Chris McEleny, the SNP group leader on Inverclyde Council, was working as an electrician at a Ministry of Defence plant when he announced his bid to become his party’s Deputy Leader. The MoD later revoked his security clearance and suspended him from his job. Mr McEleny argued that this was because of his philosophical belief. He subsequently resigned and pursued claims in an Employment Tribunal.

Mr McEleny claimed direct discrimination, arguing that he had been treated less favourably by the MoD because of his philosophical belief in Scottish independence and the social democratic values of the SNP.

The question the Tribunal had to determine was whether there was a distinction between a political opinion (which was not capable of protection under equality legislation) and a philosophical belief (which could be capable of protection).

The MoD had argued that support for Scottish independence did not extend far enough beyond Scotland to warrant the status of a philosophical belief. However, the judge found that sovereignty and “self-determination” were “substantial aspects of human life” and “how a country should be governed is sufficiently serious to amount to a philosophical belief”.

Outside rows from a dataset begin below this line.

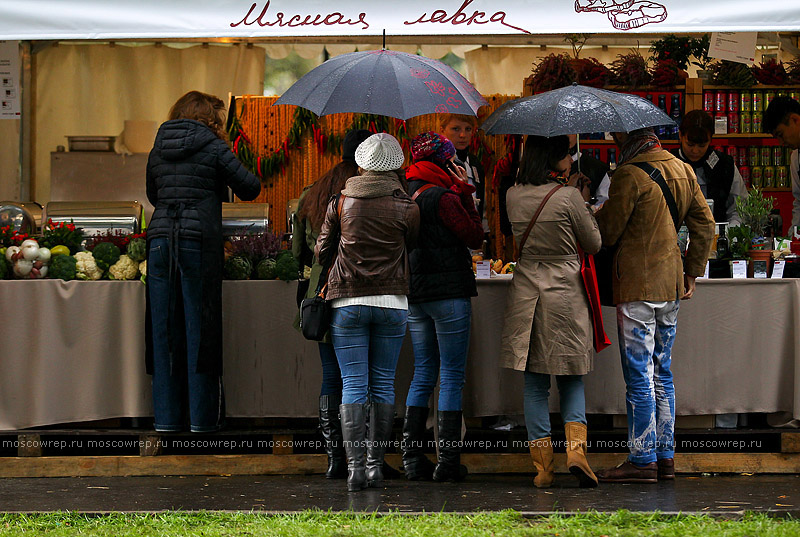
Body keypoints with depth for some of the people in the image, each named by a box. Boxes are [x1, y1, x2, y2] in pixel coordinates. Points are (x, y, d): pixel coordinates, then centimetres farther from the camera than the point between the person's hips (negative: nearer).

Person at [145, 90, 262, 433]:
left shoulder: (158, 150, 15)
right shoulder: (212, 148, 1)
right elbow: (250, 187, 4)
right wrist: (222, 190, 23)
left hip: (160, 239, 4)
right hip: (199, 240, -4)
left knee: (164, 328, 6)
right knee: (199, 327, 0)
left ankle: (166, 416, 7)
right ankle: (203, 417, 2)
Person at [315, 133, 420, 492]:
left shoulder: (340, 203, 1)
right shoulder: (406, 208, -1)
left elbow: (322, 253, 8)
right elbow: (407, 249, 10)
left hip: (348, 302, 0)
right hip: (392, 301, 0)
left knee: (353, 385, -2)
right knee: (383, 384, 8)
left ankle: (354, 466, -12)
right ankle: (376, 464, 7)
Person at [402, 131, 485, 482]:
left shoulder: (404, 196, 8)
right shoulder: (442, 197, -14)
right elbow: (475, 236, -8)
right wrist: (465, 193, -1)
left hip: (414, 295, 7)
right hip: (449, 292, -7)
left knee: (423, 374, 13)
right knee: (452, 376, -1)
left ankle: (412, 458, 8)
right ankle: (448, 462, -2)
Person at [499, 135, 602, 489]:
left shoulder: (513, 196, 2)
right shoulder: (568, 197, -10)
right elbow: (594, 244, 0)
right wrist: (584, 202, 15)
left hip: (526, 293, 3)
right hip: (565, 292, -3)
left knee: (534, 384, 7)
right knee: (571, 380, 9)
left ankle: (542, 466, 7)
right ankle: (576, 448, -9)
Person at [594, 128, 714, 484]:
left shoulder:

The Tribunal concluded that Mr McEleny’s belief in an independent Scotland amounted to a philosophical belief and was therefore a protected characteristic meaning that he could not be discriminated against because of those beliefs. Mr McEleny was clear that he did “not believe in Scottish independence because it will necessarily lead to improved economic and social conditions for people living in Scotland. It is a fundamental belief in the right of Scotland to national sovereignty”.

There is some concern that this ruling could potentially open the gates for individuals to claim that their belief that the UK should leave the European Union, or vice versa, is a philosophical belief (rather than a political opinion), and that they should therefore not be treated any less favourably than their colleagues because of those beliefs.

If an employer is found to have discriminated against any of its employees, compensation for discrimination is uncapped. A word of warning, therefore, to keep an eye out for any “workplace banter” surrounding anyone’s Brexit vote. This may not necessarily be harmless teasing, but could amount to discrimination.